Tras casarse, Rosa y Antonio adquirieron una finca en Sobrelapeña, donde durante dos décadas convivieron varias generaciones: Rosa; su hijo pequeño; su padre; y Lino, su hermano soltero. En ese entorno agrario, vió nacer a sus hijos: Ramón, en 1955, asistido por la partera Genia en la casa familiar; y María Rosa, en 1969, ya en una clínica de la ciudad de Santander.

En la tensa posguerra, Antonio fue acusado de colaborar con los guerrilleros que aún resistían en los montes cántabros. Para evitar el riesgo de ser encarcelado, decidió emigrar a América. Su primer destino fue California, donde ejerció como pastor durante casi una década y consiguió la ciudadanía estadounidense. Más tarde se trasladó a Nueva York, donde trabajó en los muelles y se integró en la amplia diáspora española de la época, residiendo allí hasta su jubilación. A pesar de la distancia, mantuvo un fuerte vínculo con su familia: regresaba con frecuencia para colaborar en las labores del campo y compartir con los suyos los frutos de su vida en el extranjero.

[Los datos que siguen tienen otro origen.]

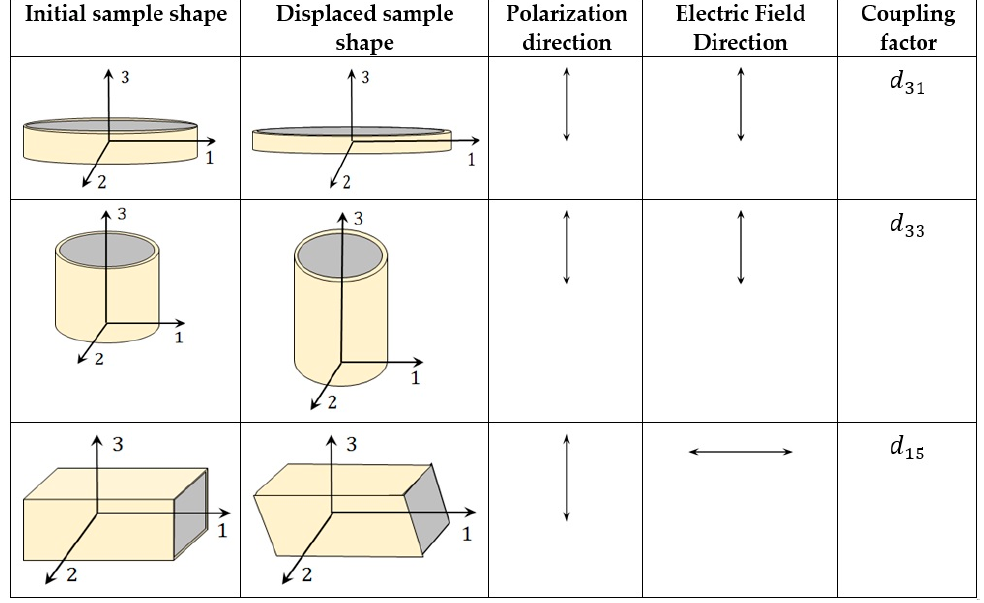
Figure 3. Typical vibration modes and corresponding piezoelectric coupling factors [75].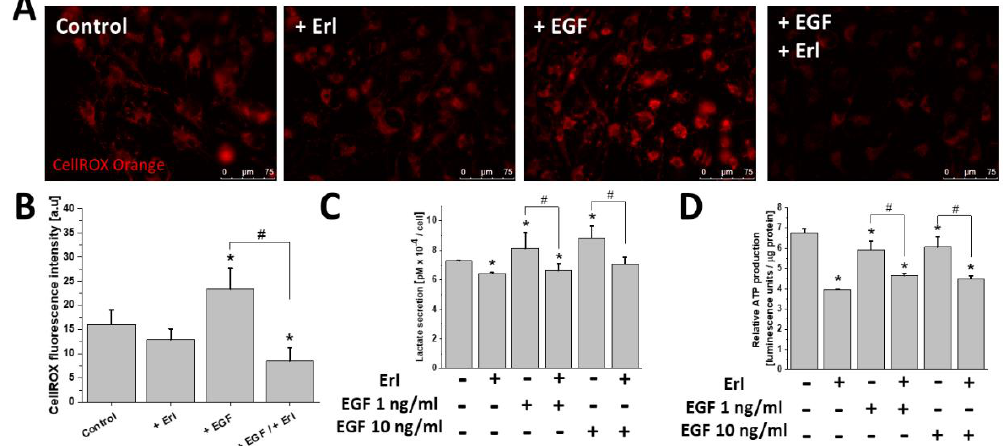
Figure 3. Effect of EGF on cellular redox and bioenergetic status modulation. ( A-B ) EGF (10 ng/mL) promoted mitochondrial (mt) ROS production. Measurements were performed with CellROX Orange reagent. ( C-D ) EGF noticeably affected the efficiency of lactate/ATP biosynthesis in GBM cells. Note that all of the abovementioned phenomena were attenuated by EGFR inhibition with erlotinib. Bars represent S.E.M, n = 40 cells. Statistical significance was calculated with non-parametric Mann–Whitney test, * p < 0.05 vs. control; # p < 0.05 vs. reference condition. Scale bars = 75 µ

Rosa dedicó gran parte de su vida al trabajo en las fincas y al cuidado del ganado, siempre respaldada por su familia en la crianza de sus hijos. En Sobrelapeña criaron vacas tudancas —“buenísimas, que no cabían por la puerta”— y, más adelante, vacas pintas de leche, yeguas y vacas rojas. Además de las labores diarias, se ocupaba de la venta de jatos y vacas en mercados como el de Puentenansa. En sus escasos ratos libres encontraba sosiego entre el hilo y la aguja, cosiendo ropa e incluso confeccionando sandalias con hierba de cerroncho.

Tras la jubilación de Antonio, construyeron una vivienda nueva donde vivieron juntos dos décadas más, mientras su hija e hijo continuaban la tradición ganadera de la familia. En 2018, tras el fallecimiento de su marido, Rosa se trasladó a Peñarrubia para vivir con su hija, donde permanece desde entonces.

Lejos de abandonar la actividad, Rosa retomó la artesanía de la madera que aprendió de su padre: convierte ramas y troncos del monte en cuencos, cucharas, cruces y bastones para caminar.  Rosa recalca que, cuando ella muera, quiere que “le dejen las manos fuera, para seguir trabajando”.

Hoy, a sus 96 años (2025), puede encontrarse en los caminos de la zona, sentada a ras de suelo, navaja en mano, dando forma a la madera mientras contempla el paisaje abierto que la vio crecer.